May 05, 2014
Publication title: The Globe and Mail, vol. -, Iss. -, pg. –
Place: Unknown
Writer: Marsha Lederman
The re-education of Sarah McLachlan
Sure, she lives a charmed life, but boy, things got rocky for a time there for Sarah McLachlan. In the space of a few short years: a divorce, the death of her father and a split from her long-time manager.
“All the male anchors. Every one of them. All at the same time,” she tells me in an interview at her West Vancouver home. “So it was interesting – the next couple of years of just sorting through that: Who am I now? And where am I at? And what am I going to do with this?”
She’s Sarah McLachlan, so what she did was write an album. Shine On, out May 6, deals with death, heartbreak and loss – and surrendering to new love.

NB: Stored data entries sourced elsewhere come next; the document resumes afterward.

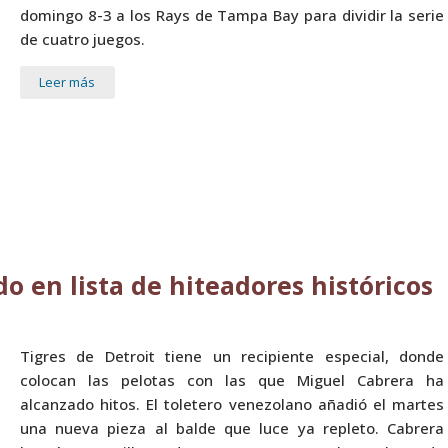
domingo 8-3 a los Rays de Tampa Bay para dividir la serie
de cuatro juegos.
Leer más
o en lista de hiteadores históricos
Tigres de Detroit tiene un recipiente especial, donde
colocan las pelotas con las que Miguel Cabrera ha
alcanzado hitos. El toletero venezolano añadió el martes
una nueva pieza al balde que luce ya repleto. Cabrera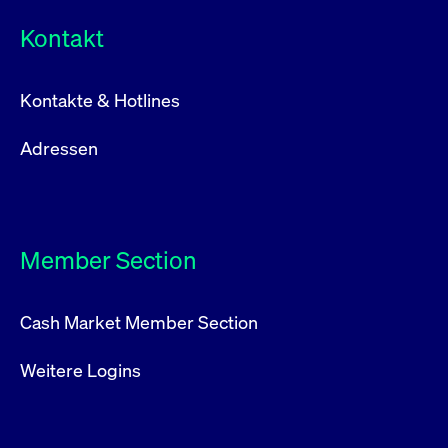
Kontakt
Kontakte & Hotlines
Adressen
Member Section
Cash Market Member Section
Weitere Logins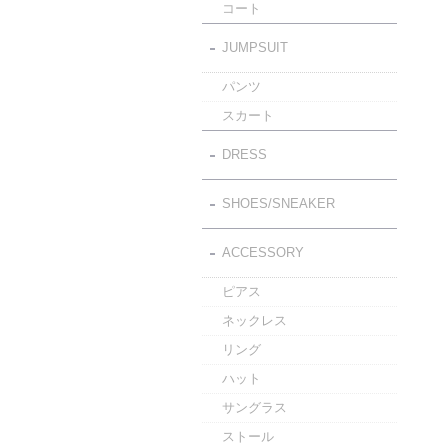
コート
JUMPSUIT
パンツ
スカート
DRESS
SHOES/SNEAKER
ACCESSORY
ピアス
ネックレス
リング
ハット
サングラス
ストール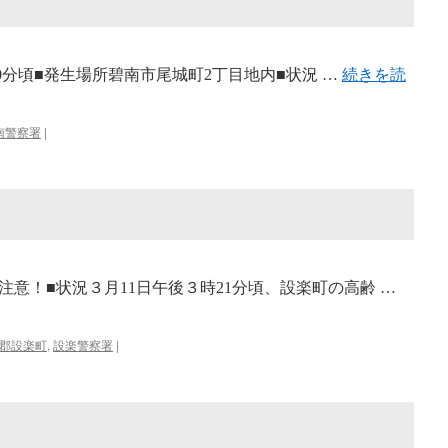
時50分頃■発生場所碧南市尾城町2丁目地内■状況 …
続きを読
南警察署
|
意！■状況３月11日午後３時21分頃、設楽町の高齢 …
郡設楽町
,
設楽警察署
|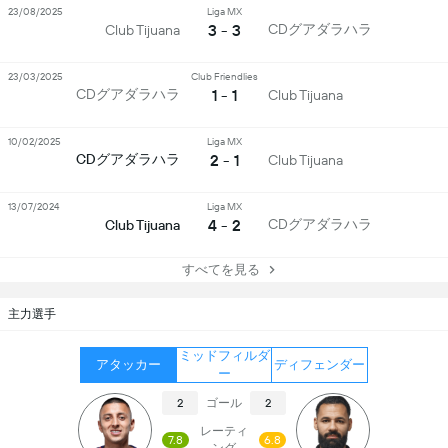
23/08/2025
Liga MX
3 - 3
CDグアダラハラ
Club Tijuana
23/03/2025
Club Friendlies
1 - 1
CDグアダラハラ
Club Tijuana
10/02/2025
Liga MX
2 - 1
CDグアダラハラ
Club Tijuana
13/07/2024
Liga MX
4 - 2
CDグアダラハラ
Club Tijuana
すべてを見る
主力選手
ミッドフィルダ
アタッカー
ディフェンダー
ー
ゴール
2
2
レーティ
7.8
6.8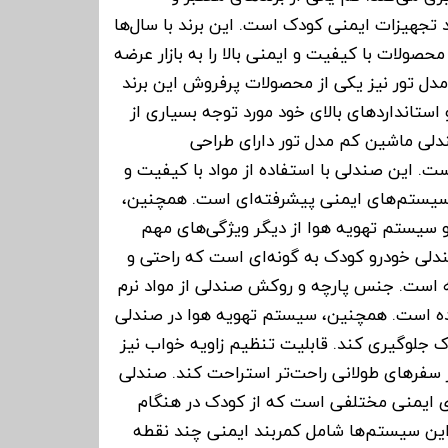
 تجهیزات ایمنی کودک است. این برند با سال‌ها
صولات با کیفیت و ایمنی بالا را به بازار عرضه
دل تور نیز یکی از محصولات پرفروش این برند
استانداردهای بالای خود مورد توجه بسیاری از
دلی ماشین کم مدل تور دارای طراحی
ست. این صندلی با استفاده از مواد با کیفیت و
سیستم‌های ایمنی پیشرفته‌ای است. همچنین،
 سیستم تهویه هوا از دیگر ویژگی‌های مهم
لی خودرو کودک به گونه‌ای است که راحتی و
ه است. جنس پارچه و روکش صندلی از مواد نرم
 است. همچنین، سیستم تهویه هوا در صندلی
ک جلوگیری کند. قابلیت تنظیم زاویه خواب نیز
ر سفرهای طولانی راحت‌تر استراحت کند. صندلی
 ایمنی مختلفی است که از کودک در هنگام
ین سیستم‌ها شامل کمربند ایمنی چند نقطه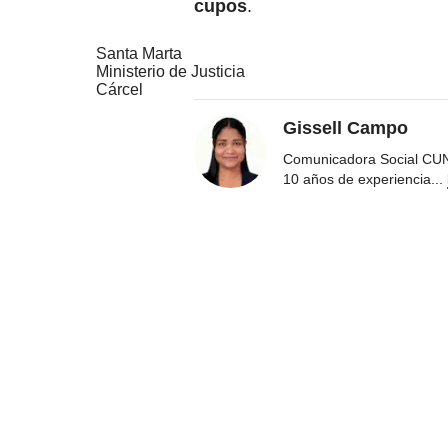
cupos
.
Santa Marta
Ministerio de Justicia
Cárcel
Gissell Campo
Comunicadora Social CUN
10 años de experiencia
...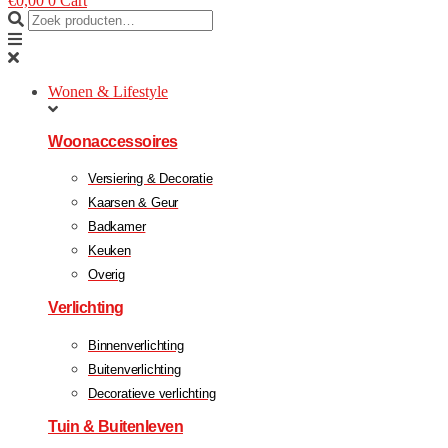
€
0,00
0
Cart
Wonen & Lifestyle
Woonaccessoires
Versiering & Decoratie
Kaarsen & Geur
Badkamer
Keuken
Overig
Verlichting
Binnenverlichting
Buitenverlichting
Decoratieve verlichting
Tuin & Buitenleven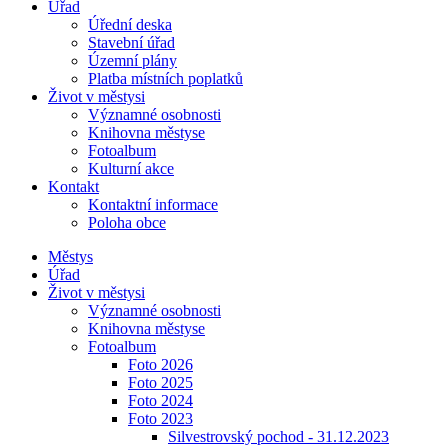
Úřad
Úřední deska
Stavební úřad
Územní plány
Platba místních poplatků
Život v městysi
Významné osobnosti
Knihovna městyse
Fotoalbum
Kulturní akce
Kontakt
Kontaktní informace
Poloha obce
Městys
Úřad
Život v městysi
Významné osobnosti
Knihovna městyse
Fotoalbum
Foto 2026
Foto 2025
Foto 2024
Foto 2023
Silvestrovský pochod - 31.12.2023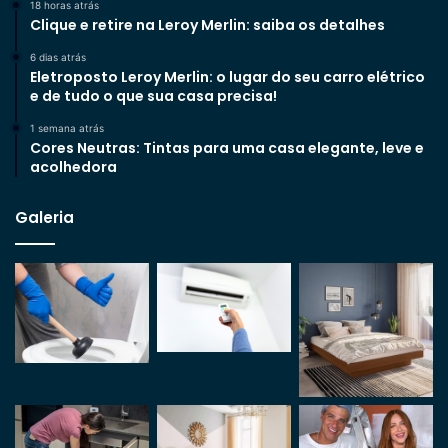
18 horas atrás
Clique e retire na Leroy Merlin: saiba os detalhes
6 dias atrás
Eletroposto Leroy Merlin: o lugar do seu carro elétrico
e de tudo o que sua casa precisa!
1 semana atrás
Cores Neutras: Tintas para uma casa elegante, leve e
acolhedora
Galeria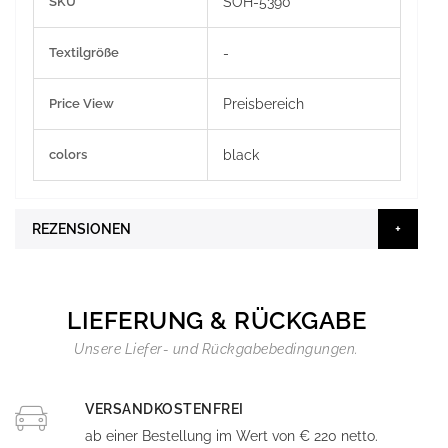
SKU
SOH-5390
Informationen
Textilgröße
-
Price View
Preisbereich
colors
black
REZENSIONEN
LIEFERUNG & RÜCKGABE
Unsere Liefer- und Rückgabebedingungen.
VERSANDKOSTENFREI
ab einer Bestellung im Wert von € 220 netto.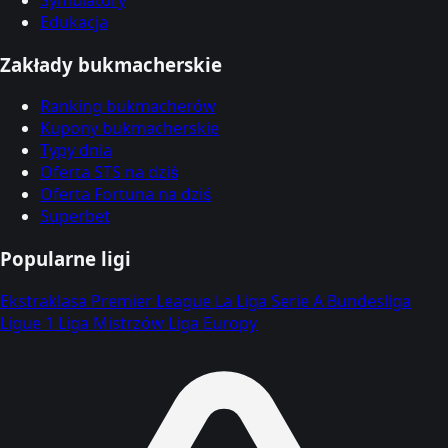
Symulatory
Edukacja
Zakłady bukmacherskie
Ranking bukmacherów
Kupony bukmacherskie
Typy dnia
Oferta STS na dziś
Oferta Fortuna na dziś
Superbet
Popularne ligi
Ekstraklasa
Premier League
La Liga
Serie A
Bundesliga
Ligue 1
Liga Mistrzów
Liga Europy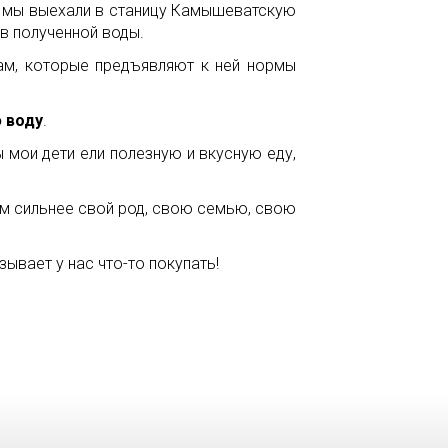
 мы выехали в станицу Камышеватскую
ов полученной воды.
рам, которые предъявляют к ней нормы
 воду
.
 мои дети ели полезную и вкусную еду,
ем сильнее свой род, свою семью, свою
язывает у нас что-то покупать!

During a candid sit-down in her house – all windows and wood, with a grand piano nearby, and a little toy one under it – McLachlan talked about midlife crises, parenting challenges, her own parents’ bad marriage and the debacle that was the Lilith Fair revival in 2010. Dressed in camo-pants and a tank top, she was nursing a painful leg – a tennis injury suffered in Hawaii the previous weekend with her boyfriend, former NHL star Geoff Courtnall. (See charmed life, above.) Even in pain and about to head to an MRI, she appeared genuinely happy and relaxed – in contrast, I suggested, to how she seemed when Laws of Illusion came out four years ago.
Yes, she agreed. “I’m a whole lot happier and I’m a whole lot wholer, too.” She cites the title of a Michael Ondaatje novel to illustrate how she’s feeling: Coming Through Slaughter.
“We get to our 40s and it’s inevitable: You can’t help but experience loss and suffering. … The recognition of the process of life is very much in this record,” says McLachlan, 46. “It’s what we do with it. That’s where we really find out who we are – when we have to push up against something that’s really hard.”
The album, dedicated in part to her father, opens with a euphoric female-empowerment anthem, In Your Shoes. “You are stronger than their hate,” she bellows. She began writing the song about bullying – McLachlan was ostracized as a kid – but it transformed into an ode to Malala Yousafzai, the teenaged Pakistani girls’ education activist who survived a Taliban assassination attempt in 2012. Listening to the lyrics, though, it’s hard not to think of McLachlan’s own recent history: “Time for you to walk out, walk in your own shoes. Lay down your footprints wherever you choose. Leave it all behind and move on; you are your own woman.”
McLachlan and drummer Ashwin Sood split in 2008. They have two daughters, now 12 and almost 7. They share the parenting and are still in each other’s lives. He even plays on a few tracks on this record.
“He’s a really good drummer and there’s such an ease. … We might not be compatible as husband and wife, but we’re compatible for so many other things.”
McLachlan’s own parents had an unhappy union. “They were married 52 years, I think hated each other for 40,” she says. After her mother died, her father remarried – a very happy marriage that lasted eight years, until his death in 2010.
McLachlan found a muse in the grief. “How I wish you were here to see me trying to live up to my name,” she sings in Broken Heart.
Careerwise, 2010 was also difficult. McLachlan revived her seminal 1990s all-female Lilith Fair concert tour, but it flopped.
“It was a colossal failure on a lot of levels,” says McLachlan, who partnered with then-manager Terry McBride in the endeavour.
“We didn’t do our due diligence,” she says. “We didn’t look at how the market had changed. … And now that I look back on it, it was a complete money grab to go back and think that we could just pull this out and do it again and have it be a success.”
The failure led, ultimately, to her split with McBride and his Nettwerk label. Shine On is the first of a two-record deal with Universal’s Verve Music Group (out on Universal in Canada).
The album is also dedicated to McLachlan’s daughters – who gave her a reason to keep going through that terrible period. “They were what got me up out of bed every day. It’s like, smarten up, go ahead and feel sorry for yourself, but suck it up.… They need you to be strong and stoic.”
Shine On’s third dedication is to Courtnall. “Twenty years in a locker room and 20 years in a tour bus – we have so many parallel universes that our paths have gone down,” she says. “And it’s great to meet him at this point … in our lives after being divorced, going through that hardship.”
She is pushing herself to try new things: public speaking, a guest appearance on the TV series Portlandia – both terrifying for the woman who seems so at ease bantering from the concert stage. Despite multiple Grammy and Juno Awards and millions in record sales, McLachlan harbours deep self-doubt.
“I think that’s what propels me forward – is getting over those insecurities and not thinking I’m all that and a bag of chips,” she says. “I think that I suck half the time. And I think that the struggle of not having to suck is what constantly propels me to be better. I have a healthy dose of self-loathing.”